If you think of installing a solar energy system in your community, you’ve likely considered implementing community solar programs. However, before you decide, it’s important to understand the basics. In addition, there are costs, benefits, and structures to consider. This article will explain more about each of these topics. We’ll also discuss how insurance works and whether or not the project will be able to receive tax credits for energy production.
Community solar projects can benefit communities in many ways. First, they can aggregate user demand and supply to access economies of scale. As a result, they can purchase tons of solar panels or even a whole project. In addition, big customer commitments can give solar farms stability and enable more diverse subscribers. That way, everyone wins. What’s more, community solar projects can save the environment.
One of the most significant advantages of community solar is its cost-efficiency. The cost of solar panels is reduced significantly by using economies of scale. For example, 20 neighbors could benefit from a lower wholesale price by installing a 100 kW solar panel system. In addition to this, a large group can purchase solar panels in bulk, and the system’s total cost should be much less than if each household installed a smaller system.
There are several costs associated with community solar:
- It may cost utilities a lot of money to upgrade their billing systems. Changing your utility’s billing system means replacing dozens of employees.
- Updating your billing system is a hassle. Fortunately, some utilities have taken pains to disclose the costs of implementing a community solar program.
- In some cases, the utility’s decision may be based on legislative restrictions.

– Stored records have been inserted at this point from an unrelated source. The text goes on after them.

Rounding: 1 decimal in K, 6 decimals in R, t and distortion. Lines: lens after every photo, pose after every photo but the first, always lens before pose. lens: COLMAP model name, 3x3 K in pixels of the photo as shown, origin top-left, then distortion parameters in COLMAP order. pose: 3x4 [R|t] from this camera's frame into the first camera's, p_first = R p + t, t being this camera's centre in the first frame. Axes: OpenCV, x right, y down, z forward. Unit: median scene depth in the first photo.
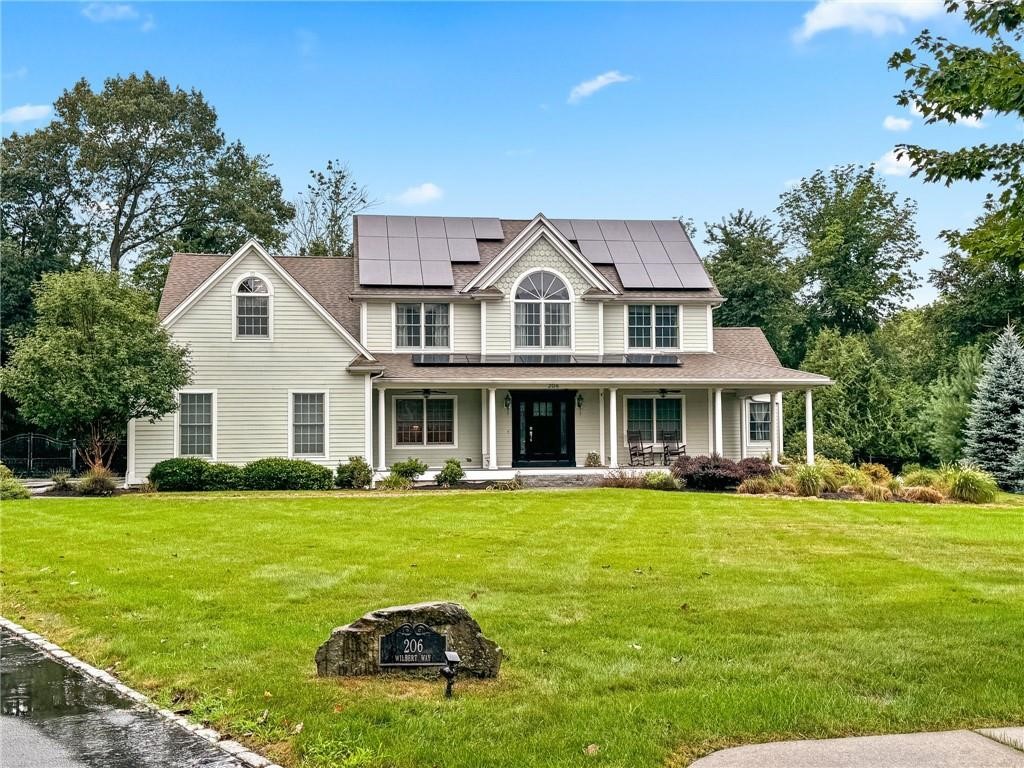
lens RADIAL K [[1126.1, 0, 512.0], [0, 1126.1, 384.0], [0, 0, 1]] dist [-0.016857, -0.005489]
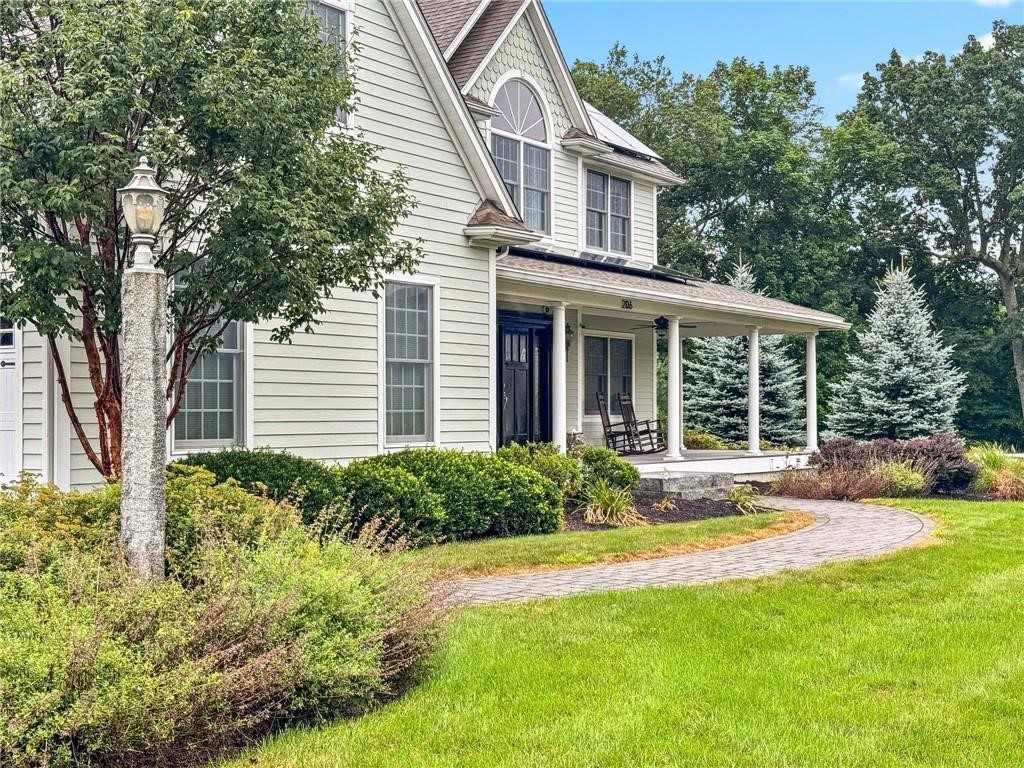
lens RADIAL K [[1415.1, 0, 512.0], [0, 1415.1, 384.0], [0, 0, 1]] dist [0.130410, 0.002404]
pose [[0.654489, 0.023949, 0.755692, -0.467979], [-0.053908, 0.998433, 0.015047, 0.029928], [-0.754147, -0.050586, 0.654754, 0.569488]]
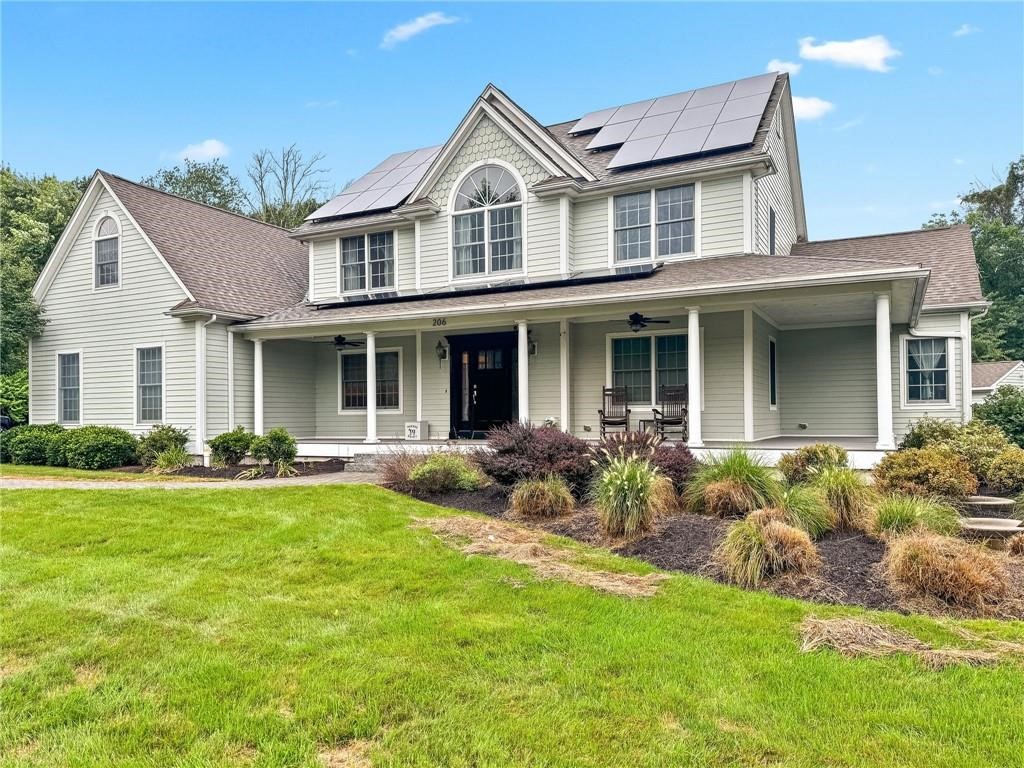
lens RADIAL K [[721.9, 0, 512.2], [0, 721.9, 415.2], [0, 0, 1]] dist [0.085517, -0.117541]
pose [[0.811095, 0.001878, -0.584912, 0.311384], [0.034463, 0.998104, 0.050994, 0.034923], [0.583899, -0.061519, 0.809492, 0.628288]]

Depending on the size of your community solar project, the installation cost can be high, but in most cases, the savings from the installation of the panels can make up for this. Depending on the size of your community solar project, you may pay between $2 and $3 per watt. In many cases, you can break even in eight years and receive 10-30% ROI on your investment. The subscription to Community Solar can also be free. If you are not satisfied with the service, you can cancel your subscription without cost.
A community solar project is structured as a Special Purpose Entity (SPE) and involves collaboration among individuals. The investment structure is critical, as the SEC can require compliance with strict regulations if the community solar project is not structured correctly. The U.S. Department of Energy has a guide for community solar projects, which outlines establishing community solar and details the different types of projects that can be developed.
The utility-sponsored model is a popular community, solar model. Under this model, the utility company owns the solar project and leases the host site to its customers. Participants may purchase individual panels or subscribe to a power purchase agreement through which they receive credits on their utility bill proportional to the amount of electricity they buy. The utility, in turn, reaps benefits from the energy generated from the project. This structure is the most common in the community solar sector.
While a community solar project may not involve large amounts of money, there are certain risks associated with a project of this nature. Such risks can be covered by specialized insurance for community solar projects. A pure solar developer, for example, should have general liability, professional liability, and other types of insurance. Community solar developers should ensure they carry appropriate insurance coverage, keeping these risks in mind. In addition to specialized insurance, solar developers should consider securing bonding for their shared solar projects.
To protect the interests of community solar projects, investors should consider purchasing a payment, construction performance, and operations and maintenance bond. These bonds may be required to reduce the risk of contract default, cover a gap in traditional insurance, and enable the project’s securitization or monetization. These bonds also provide an alternative to purchasing a commercial property policy for community solar projects. This bonding option may also benefit community solar projects with limited financial resources.
Community solar programs require project developers to purchase various forms of bonding, including payment, performance, and operations and maintenance bonds. Payment bonds protect against contractual default, while performance bonds fill the gap between traditional insurance and contractual obligations. Performance bonds can also facilitate the monetization and securitization of a community solar project. However, not all community solar programs require project developers to obtain payment bonds. To ensure that projects meet all state requirements, check with your state’s Office of Public Advocate.
Some states require a certain minimum number of units per household, for starters. Another option is to purchase individual panels through a subscription program. These subscription programs can either be outright or financed through loans. Depending on your community’s policy, there may be an application process or other fees. Some programs offer immediate savings, while others can only pay a fee once a month. However, if you are interested in participating, check with your local utility to find out the details.